Return, from the data below, each line that contains the word "Step".

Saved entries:
▼

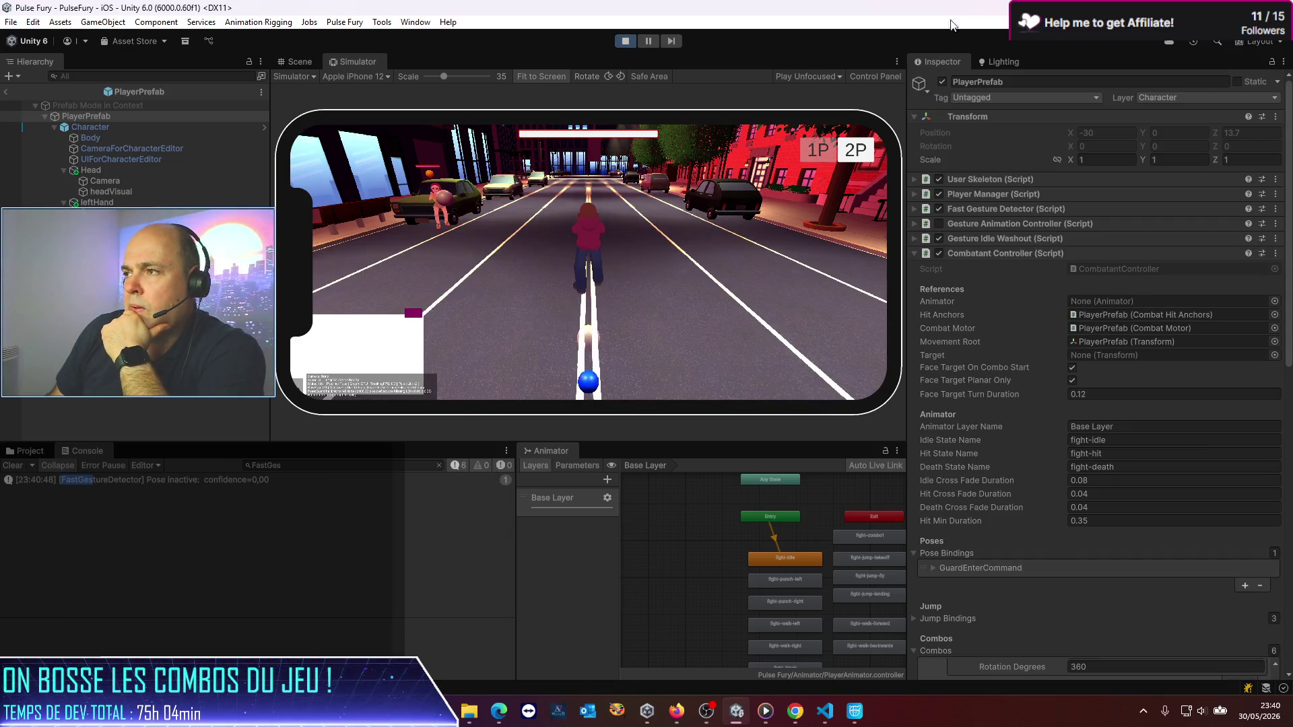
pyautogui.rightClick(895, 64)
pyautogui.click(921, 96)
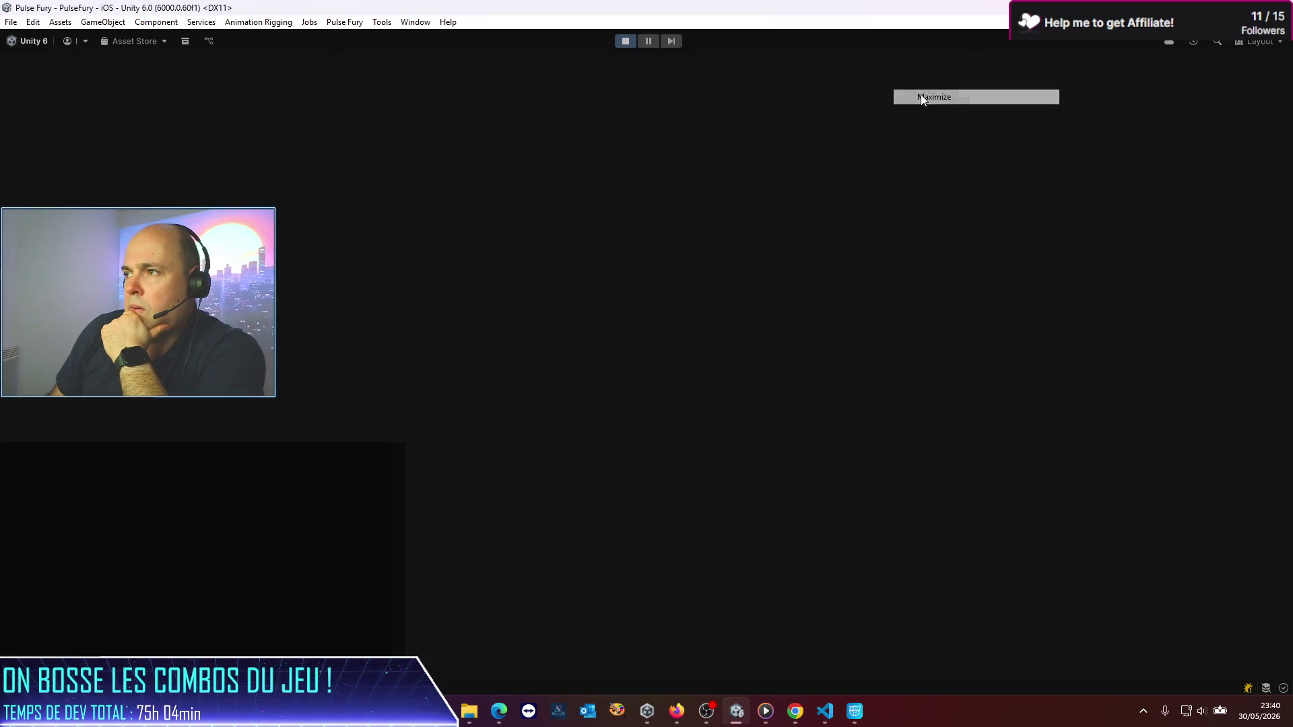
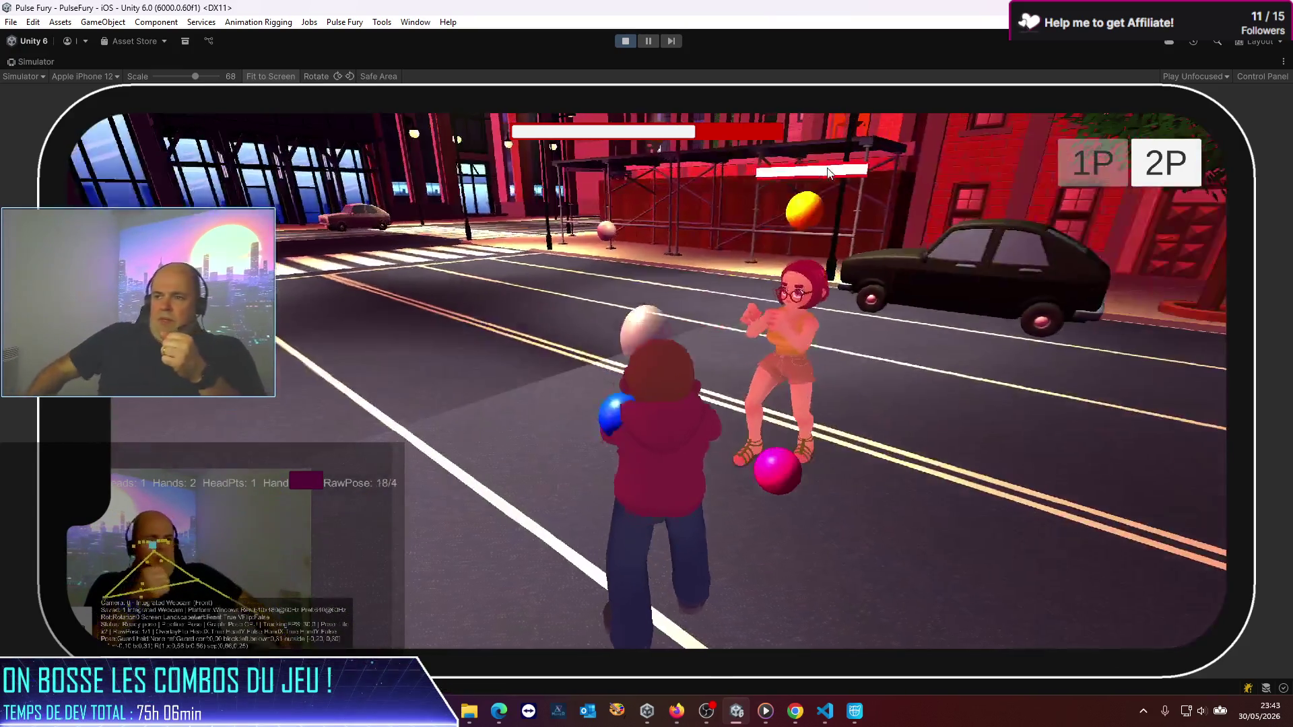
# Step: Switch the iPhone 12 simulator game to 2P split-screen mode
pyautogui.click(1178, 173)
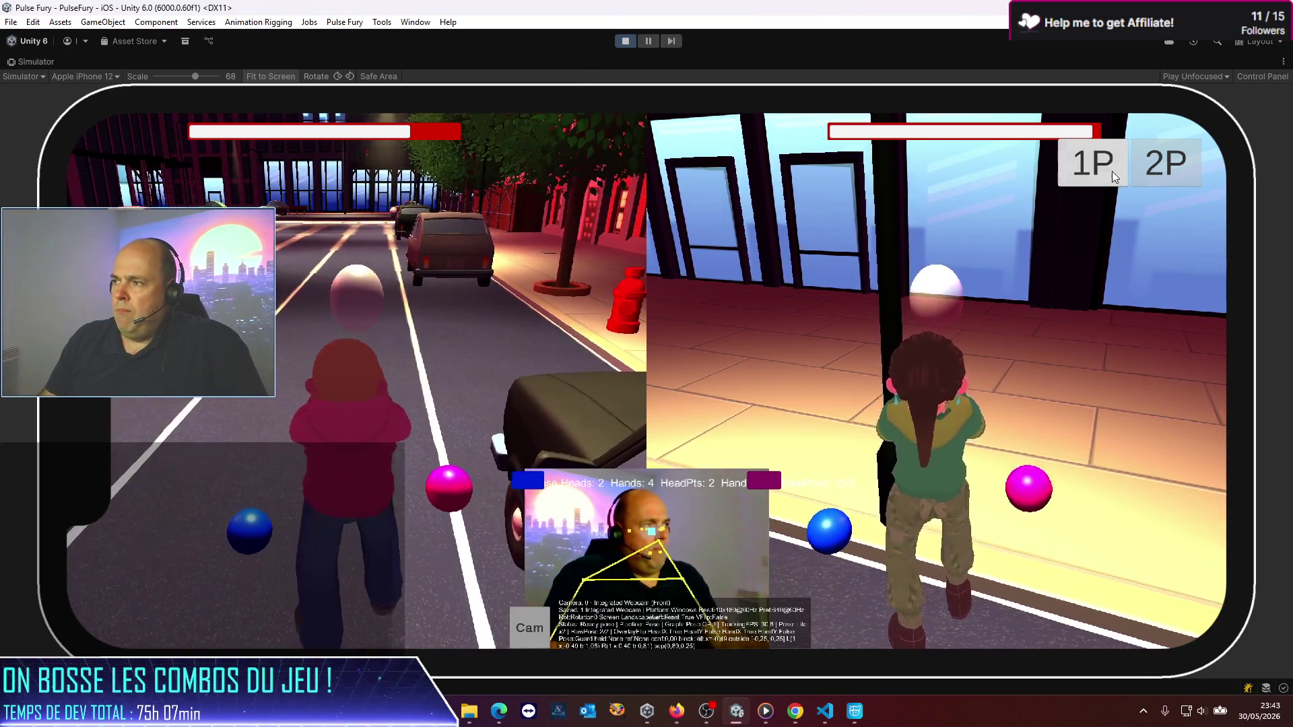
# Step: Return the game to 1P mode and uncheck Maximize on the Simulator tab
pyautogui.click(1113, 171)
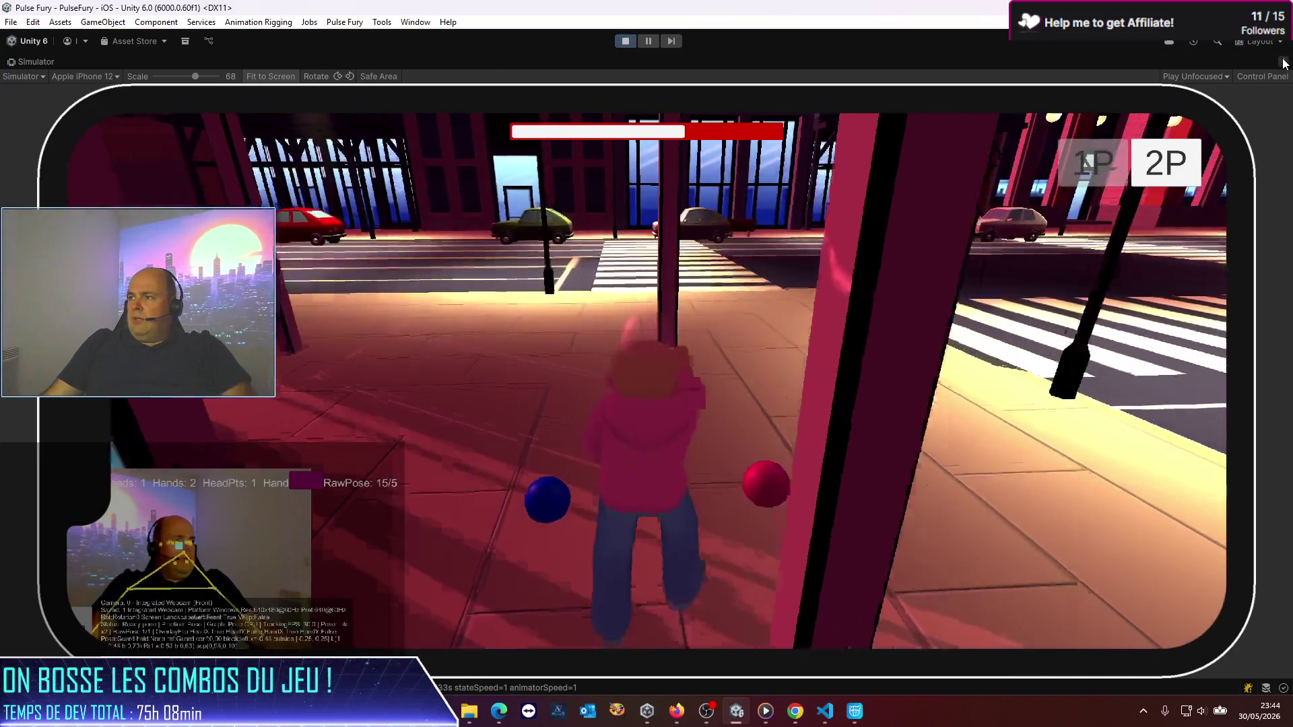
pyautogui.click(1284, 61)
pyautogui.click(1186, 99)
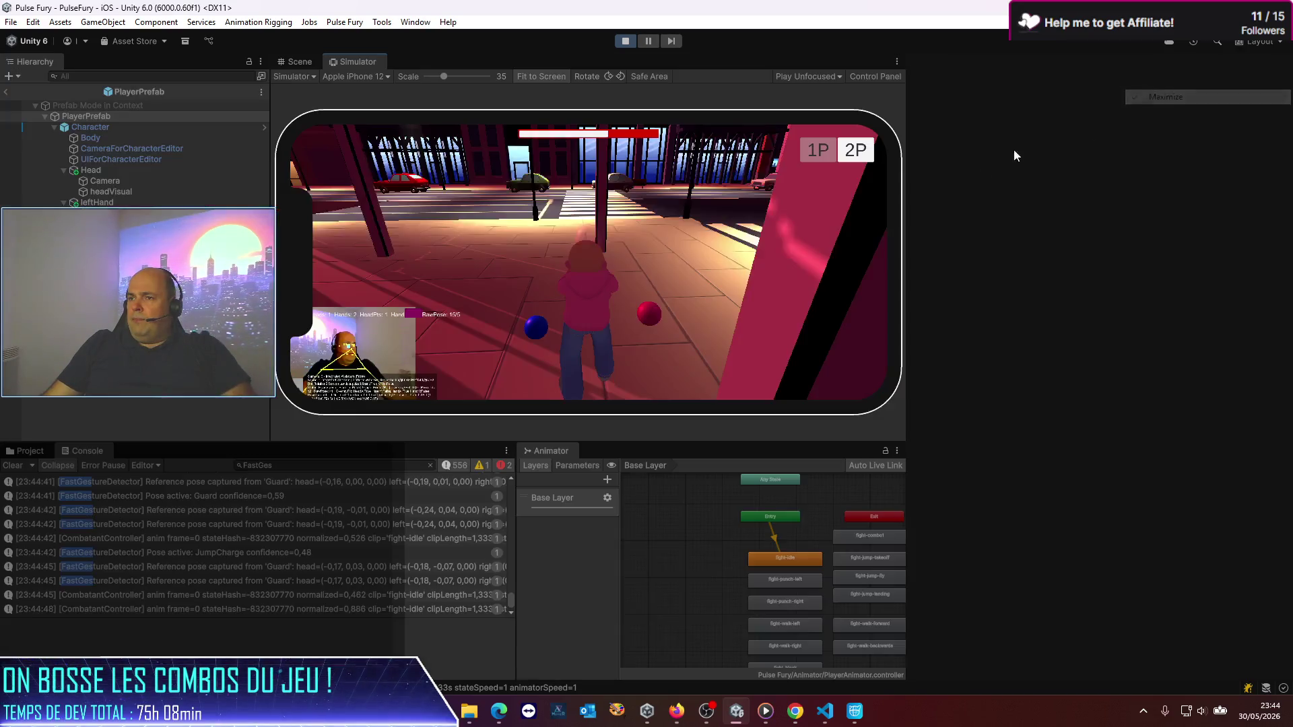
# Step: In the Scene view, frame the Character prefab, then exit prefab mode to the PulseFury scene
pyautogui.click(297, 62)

▲

Task solution ▸
# Step: Switch the iPhone 12 simulator game to 2P split-screen mode
# Step: Return the game to 1P mode and uncheck Maximize on the Simulator tab
# Step: In the Scene view, frame the Character prefab, then exit prefab mode to the PulseFury scene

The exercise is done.